══ DATASET RECORDS

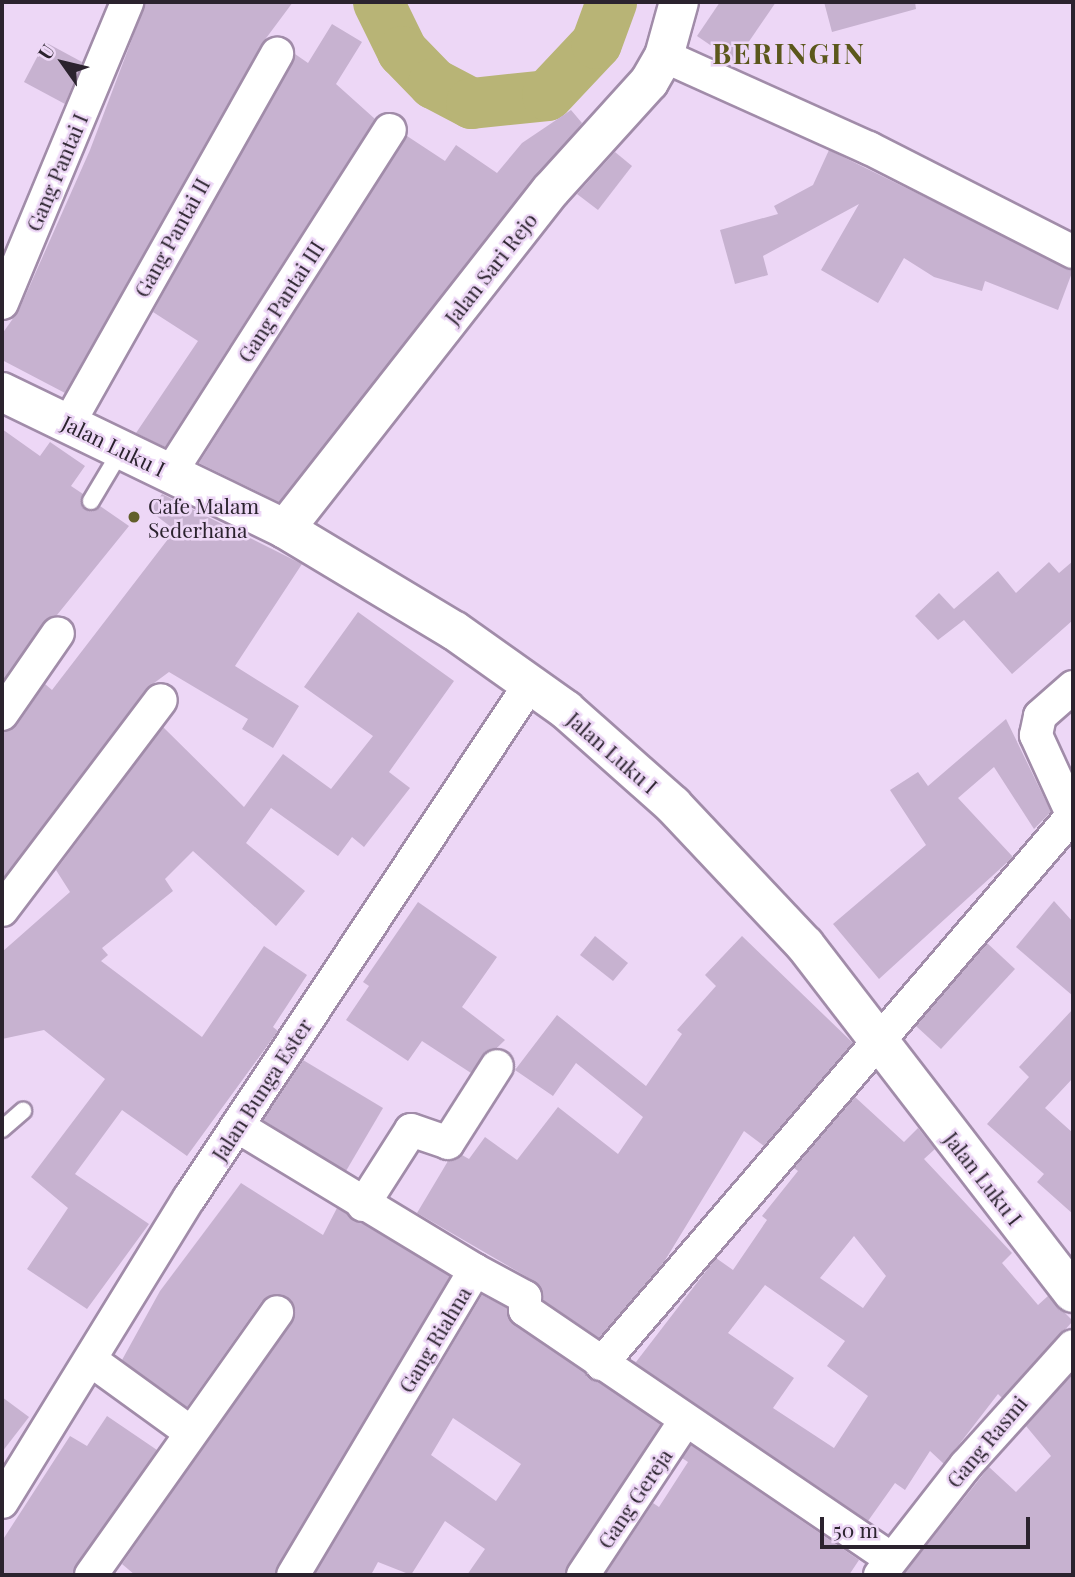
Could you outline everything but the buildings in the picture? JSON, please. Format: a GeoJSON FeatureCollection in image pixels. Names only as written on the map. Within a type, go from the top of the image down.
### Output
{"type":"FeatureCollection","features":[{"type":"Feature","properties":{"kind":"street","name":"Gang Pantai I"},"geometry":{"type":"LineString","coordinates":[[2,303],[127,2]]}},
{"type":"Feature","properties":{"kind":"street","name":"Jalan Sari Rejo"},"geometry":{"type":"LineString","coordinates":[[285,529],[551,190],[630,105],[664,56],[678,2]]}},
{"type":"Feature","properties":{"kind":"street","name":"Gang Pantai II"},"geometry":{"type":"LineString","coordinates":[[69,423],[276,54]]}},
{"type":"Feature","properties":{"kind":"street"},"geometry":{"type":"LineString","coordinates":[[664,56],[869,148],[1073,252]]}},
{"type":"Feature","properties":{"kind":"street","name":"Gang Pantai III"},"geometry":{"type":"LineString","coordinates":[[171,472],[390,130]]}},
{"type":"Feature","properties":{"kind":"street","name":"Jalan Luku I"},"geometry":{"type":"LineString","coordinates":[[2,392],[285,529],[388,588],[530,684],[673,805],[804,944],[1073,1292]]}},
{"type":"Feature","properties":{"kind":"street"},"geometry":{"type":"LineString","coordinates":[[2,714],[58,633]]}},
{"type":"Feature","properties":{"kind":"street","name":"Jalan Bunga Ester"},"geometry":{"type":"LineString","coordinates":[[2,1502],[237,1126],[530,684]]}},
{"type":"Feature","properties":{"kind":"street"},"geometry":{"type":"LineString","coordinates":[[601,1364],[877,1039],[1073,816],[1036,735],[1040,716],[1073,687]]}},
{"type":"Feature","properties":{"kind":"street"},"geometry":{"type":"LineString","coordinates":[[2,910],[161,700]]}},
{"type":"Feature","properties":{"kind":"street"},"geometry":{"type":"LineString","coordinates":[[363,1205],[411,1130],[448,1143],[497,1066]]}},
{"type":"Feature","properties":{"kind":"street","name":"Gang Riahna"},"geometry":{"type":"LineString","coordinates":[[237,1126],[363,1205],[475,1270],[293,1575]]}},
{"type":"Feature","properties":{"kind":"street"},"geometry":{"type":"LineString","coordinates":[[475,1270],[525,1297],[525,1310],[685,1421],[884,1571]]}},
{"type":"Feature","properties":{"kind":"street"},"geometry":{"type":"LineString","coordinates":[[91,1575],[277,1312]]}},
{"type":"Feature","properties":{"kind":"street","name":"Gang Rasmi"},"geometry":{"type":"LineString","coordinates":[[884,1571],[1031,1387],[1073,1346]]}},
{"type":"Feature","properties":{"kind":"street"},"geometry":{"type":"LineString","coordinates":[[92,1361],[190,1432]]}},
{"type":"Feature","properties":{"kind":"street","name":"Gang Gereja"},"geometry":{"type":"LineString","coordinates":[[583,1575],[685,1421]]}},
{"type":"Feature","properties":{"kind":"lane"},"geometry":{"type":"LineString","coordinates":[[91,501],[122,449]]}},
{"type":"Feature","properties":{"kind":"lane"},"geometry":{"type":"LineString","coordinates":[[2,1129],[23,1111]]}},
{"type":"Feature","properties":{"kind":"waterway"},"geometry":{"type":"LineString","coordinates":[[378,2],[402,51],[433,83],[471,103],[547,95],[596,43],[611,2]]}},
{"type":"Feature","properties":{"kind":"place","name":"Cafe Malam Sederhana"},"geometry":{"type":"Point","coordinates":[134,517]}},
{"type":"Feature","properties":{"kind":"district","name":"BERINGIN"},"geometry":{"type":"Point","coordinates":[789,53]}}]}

════
══ DATASET RECORDS

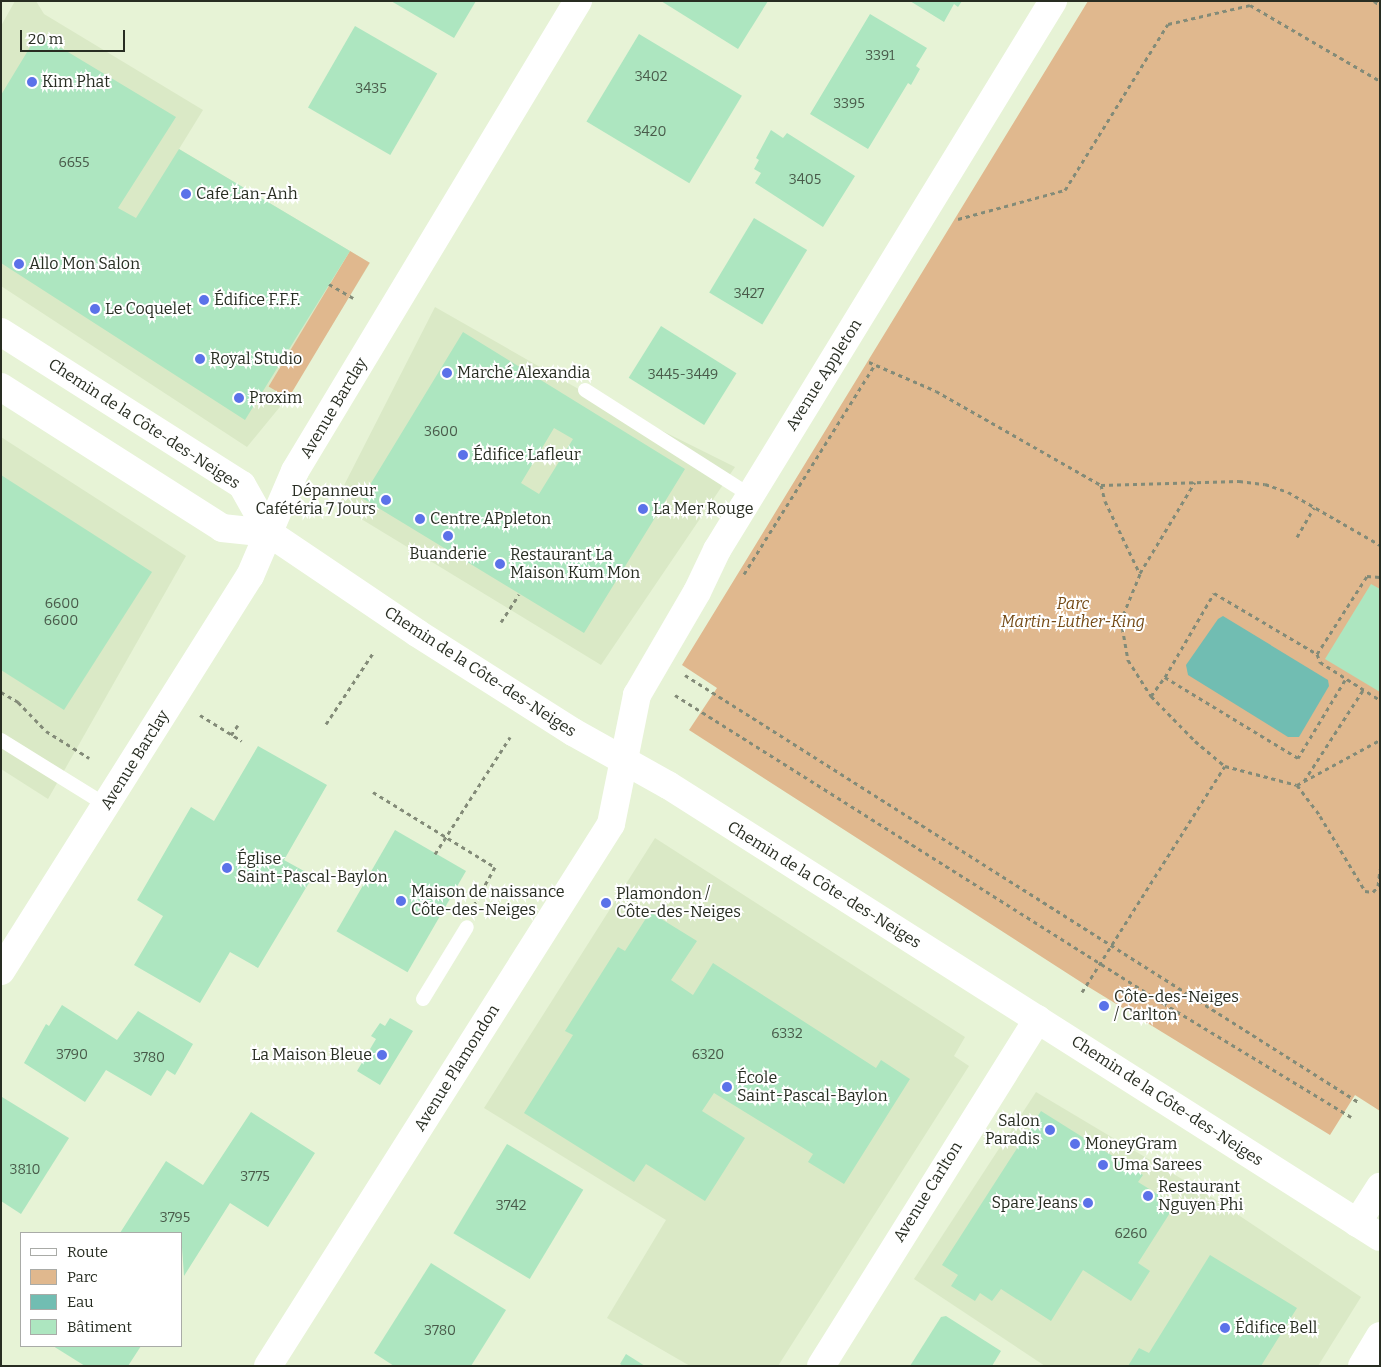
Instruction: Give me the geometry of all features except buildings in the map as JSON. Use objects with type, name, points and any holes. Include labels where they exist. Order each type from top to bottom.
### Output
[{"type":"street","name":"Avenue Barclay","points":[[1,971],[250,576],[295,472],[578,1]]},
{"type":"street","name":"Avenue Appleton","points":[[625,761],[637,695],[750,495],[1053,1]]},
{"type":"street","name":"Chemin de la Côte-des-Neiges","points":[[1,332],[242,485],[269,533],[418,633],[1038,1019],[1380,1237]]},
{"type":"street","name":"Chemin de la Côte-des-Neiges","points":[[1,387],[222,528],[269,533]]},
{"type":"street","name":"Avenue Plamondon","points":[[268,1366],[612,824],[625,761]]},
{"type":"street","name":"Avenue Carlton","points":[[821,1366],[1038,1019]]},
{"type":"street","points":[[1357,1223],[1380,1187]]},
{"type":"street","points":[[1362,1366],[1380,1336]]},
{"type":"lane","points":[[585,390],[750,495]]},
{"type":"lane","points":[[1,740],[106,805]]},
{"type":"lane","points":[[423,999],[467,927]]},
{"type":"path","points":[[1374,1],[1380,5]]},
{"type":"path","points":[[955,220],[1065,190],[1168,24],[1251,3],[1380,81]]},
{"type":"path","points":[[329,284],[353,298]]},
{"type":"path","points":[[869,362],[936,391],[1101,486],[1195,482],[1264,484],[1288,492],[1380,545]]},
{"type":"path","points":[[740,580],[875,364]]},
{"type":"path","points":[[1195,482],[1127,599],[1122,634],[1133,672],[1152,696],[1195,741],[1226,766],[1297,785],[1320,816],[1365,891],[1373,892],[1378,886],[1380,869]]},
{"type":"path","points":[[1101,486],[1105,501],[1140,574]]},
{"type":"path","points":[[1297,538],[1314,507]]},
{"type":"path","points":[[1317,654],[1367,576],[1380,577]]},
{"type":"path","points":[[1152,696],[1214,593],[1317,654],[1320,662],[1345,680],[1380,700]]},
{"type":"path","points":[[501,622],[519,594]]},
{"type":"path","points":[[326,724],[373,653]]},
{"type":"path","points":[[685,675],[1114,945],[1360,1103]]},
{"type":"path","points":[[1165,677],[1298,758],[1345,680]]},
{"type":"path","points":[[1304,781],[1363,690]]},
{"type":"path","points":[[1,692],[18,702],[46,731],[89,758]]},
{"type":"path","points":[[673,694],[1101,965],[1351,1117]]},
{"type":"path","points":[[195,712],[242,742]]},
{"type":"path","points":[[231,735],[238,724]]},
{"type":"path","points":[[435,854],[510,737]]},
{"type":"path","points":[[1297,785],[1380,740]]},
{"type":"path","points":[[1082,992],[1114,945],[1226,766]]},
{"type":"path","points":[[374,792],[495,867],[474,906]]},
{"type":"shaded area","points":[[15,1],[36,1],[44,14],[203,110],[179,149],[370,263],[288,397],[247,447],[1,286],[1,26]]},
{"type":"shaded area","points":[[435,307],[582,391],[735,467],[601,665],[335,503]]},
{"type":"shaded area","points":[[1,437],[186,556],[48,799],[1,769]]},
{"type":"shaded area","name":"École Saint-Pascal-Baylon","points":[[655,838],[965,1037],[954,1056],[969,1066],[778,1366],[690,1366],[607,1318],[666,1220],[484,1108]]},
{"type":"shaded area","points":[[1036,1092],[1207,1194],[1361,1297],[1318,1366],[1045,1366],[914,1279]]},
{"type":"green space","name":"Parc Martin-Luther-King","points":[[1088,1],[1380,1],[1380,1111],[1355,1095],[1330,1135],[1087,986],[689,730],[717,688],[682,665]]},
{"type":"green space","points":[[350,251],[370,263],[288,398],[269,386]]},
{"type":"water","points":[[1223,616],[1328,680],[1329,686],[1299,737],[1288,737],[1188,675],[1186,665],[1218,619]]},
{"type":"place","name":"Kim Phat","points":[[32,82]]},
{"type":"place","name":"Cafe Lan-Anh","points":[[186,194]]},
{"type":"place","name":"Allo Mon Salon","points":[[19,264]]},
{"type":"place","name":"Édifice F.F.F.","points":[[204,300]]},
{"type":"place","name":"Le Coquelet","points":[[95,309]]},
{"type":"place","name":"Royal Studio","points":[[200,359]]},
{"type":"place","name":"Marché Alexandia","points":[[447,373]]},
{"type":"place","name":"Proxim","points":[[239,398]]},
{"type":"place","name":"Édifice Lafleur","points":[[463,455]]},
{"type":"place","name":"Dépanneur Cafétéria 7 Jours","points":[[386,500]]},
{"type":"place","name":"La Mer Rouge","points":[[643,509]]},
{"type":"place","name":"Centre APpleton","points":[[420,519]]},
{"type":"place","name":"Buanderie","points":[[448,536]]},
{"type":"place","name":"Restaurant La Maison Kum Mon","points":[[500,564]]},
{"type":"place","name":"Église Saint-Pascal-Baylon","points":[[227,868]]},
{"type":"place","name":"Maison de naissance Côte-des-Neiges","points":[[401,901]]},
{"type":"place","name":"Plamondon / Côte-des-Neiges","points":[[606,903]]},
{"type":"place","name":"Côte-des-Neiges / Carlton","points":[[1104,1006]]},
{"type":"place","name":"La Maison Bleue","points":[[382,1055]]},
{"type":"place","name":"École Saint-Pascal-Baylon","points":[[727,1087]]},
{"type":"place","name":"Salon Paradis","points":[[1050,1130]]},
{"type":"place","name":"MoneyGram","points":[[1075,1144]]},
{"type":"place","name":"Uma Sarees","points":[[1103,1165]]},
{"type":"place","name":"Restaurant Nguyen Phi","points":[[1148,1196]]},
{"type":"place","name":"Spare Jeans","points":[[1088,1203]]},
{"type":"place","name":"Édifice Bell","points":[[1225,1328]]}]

════

◆ **YOUR OBJECTIVE**
Copy every line of the listing where the word "Restaurant" appears.

◆ **EXERCISE ANSWER**
{"type":"place","name":"Restaurant La Maison Kum Mon","points":[[500,564]]},
{"type":"place","name":"Restaurant Nguyen Phi","points":[[1148,1196]]},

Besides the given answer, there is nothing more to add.